▼
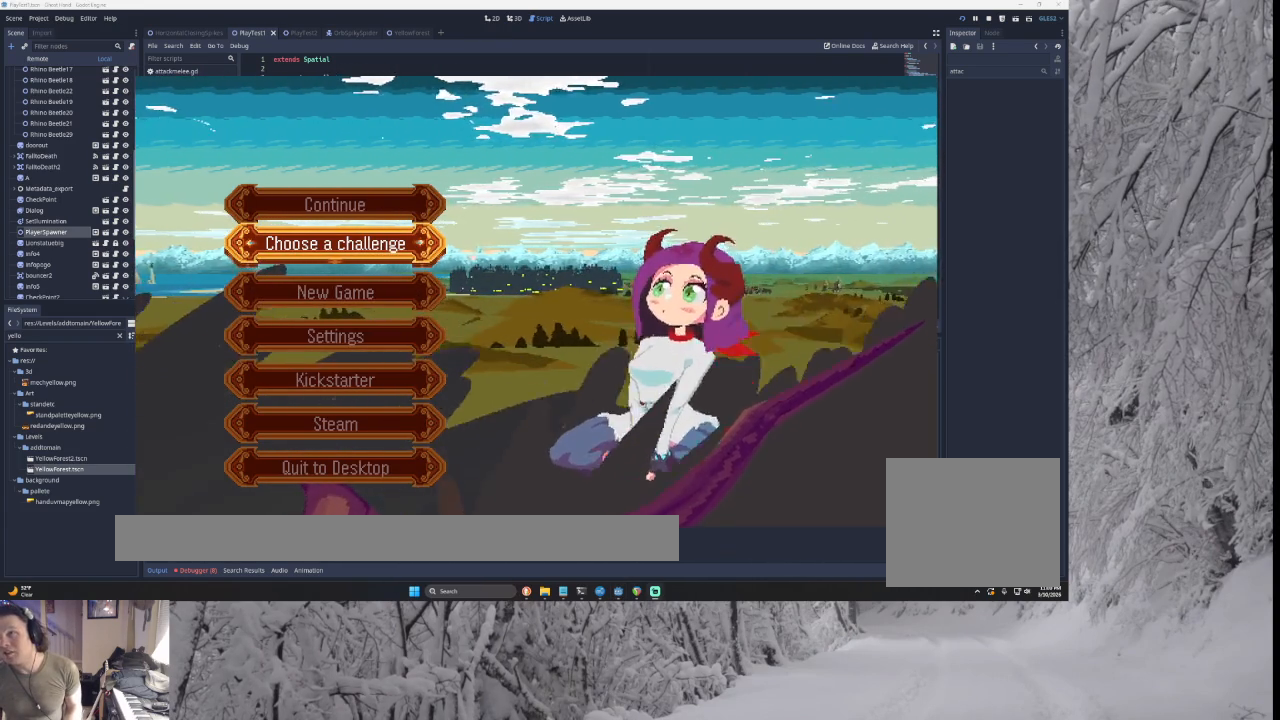
{"buttons": ["CROSS"], "left_stick": "center", "right_stick": "center", "events": []}
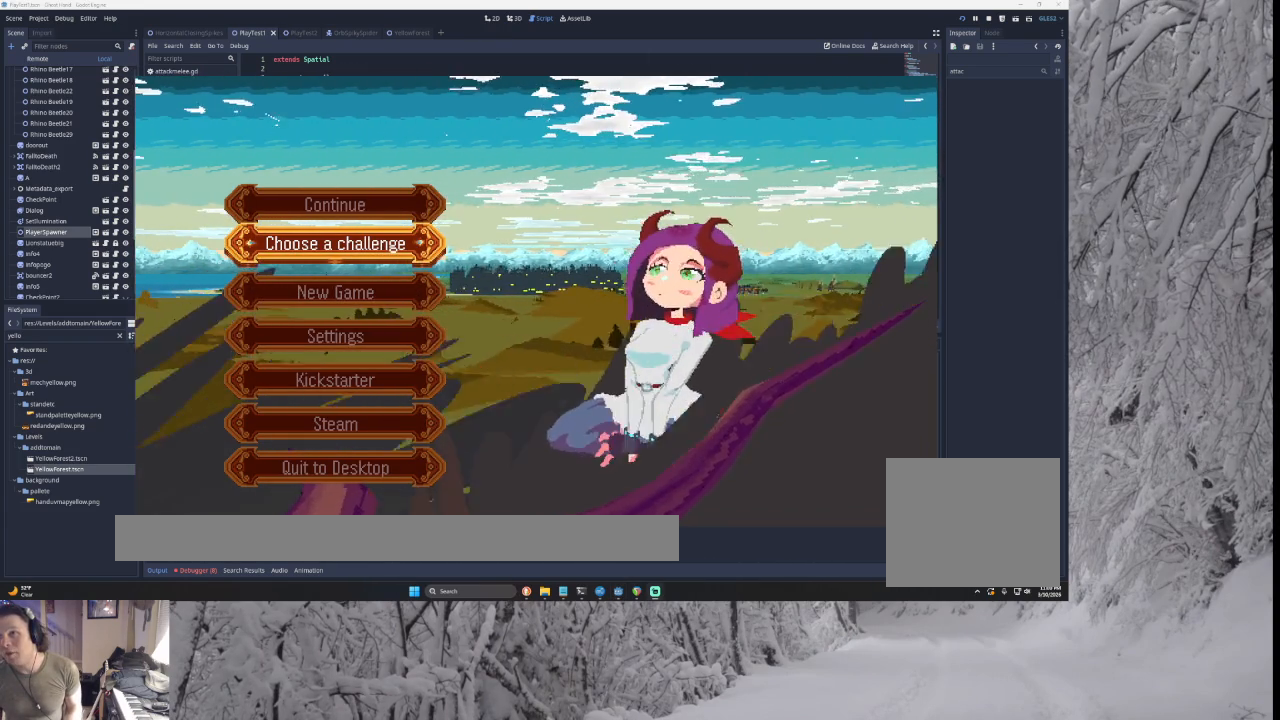
{"buttons": ["CROSS"], "left_stick": "center", "right_stick": "center", "events": []}
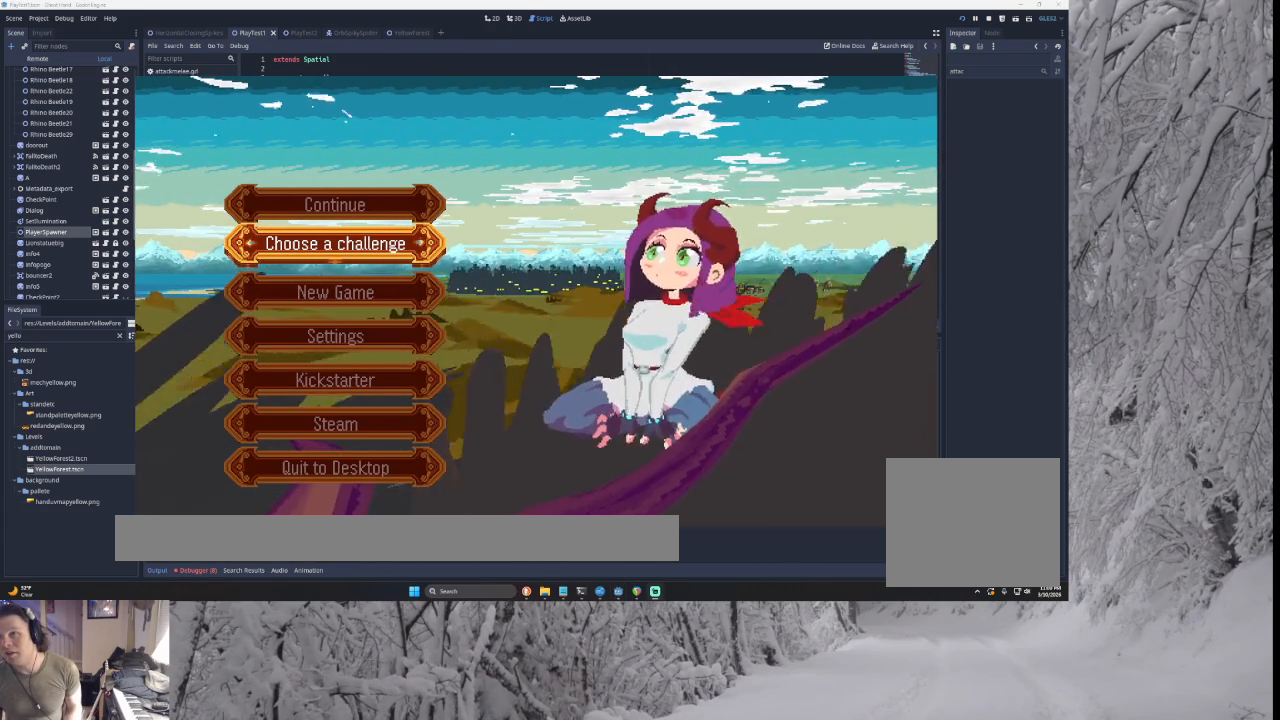
{"buttons": ["CROSS"], "left_stick": "center", "right_stick": "center", "events": []}
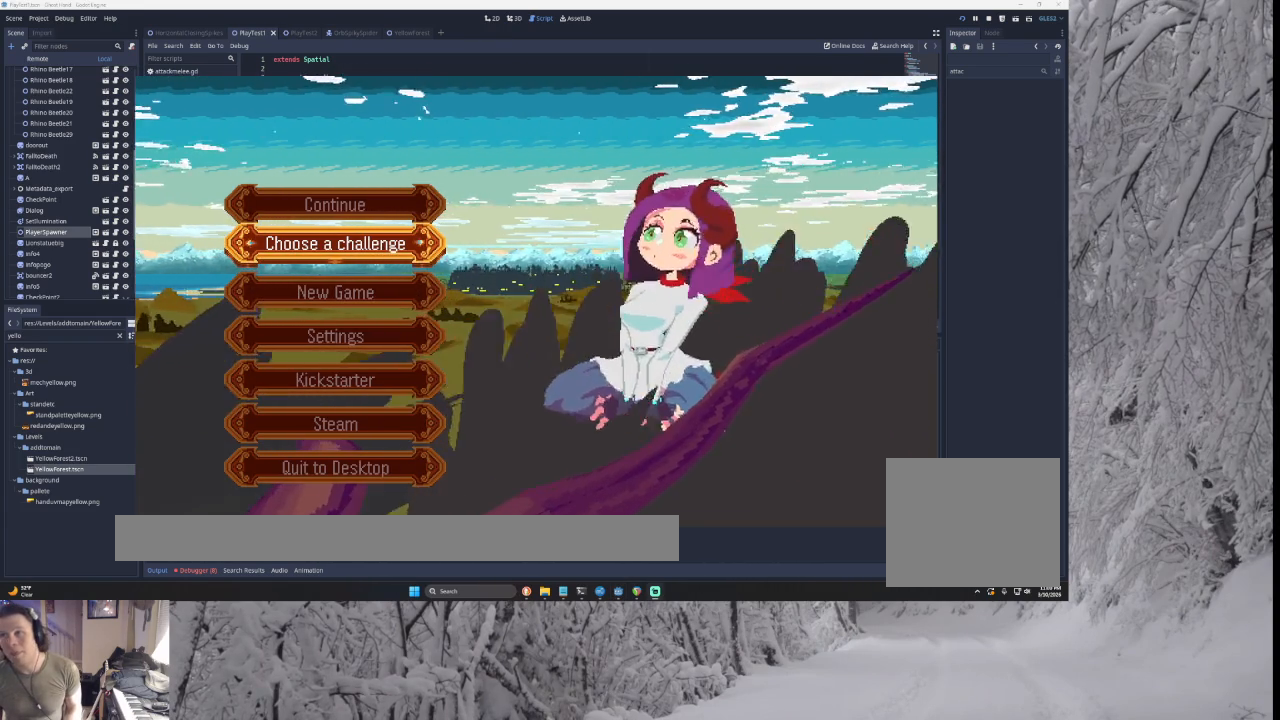
{"buttons": ["CROSS"], "left_stick": "center", "right_stick": "center", "events": []}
▲
What is required: All of the material above should be set down again exactly, though not its pictures.

Solution below:
{"buttons": ["CROSS"], "left_stick": "center", "right_stick": "center", "events": []}
{"buttons": ["CROSS"], "left_stick": "center", "right_stick": "center", "events": []}
{"buttons": ["CROSS"], "left_stick": "center", "right_stick": "center", "events": []}
{"buttons": ["CROSS"], "left_stick": "center", "right_stick": "center", "events": []}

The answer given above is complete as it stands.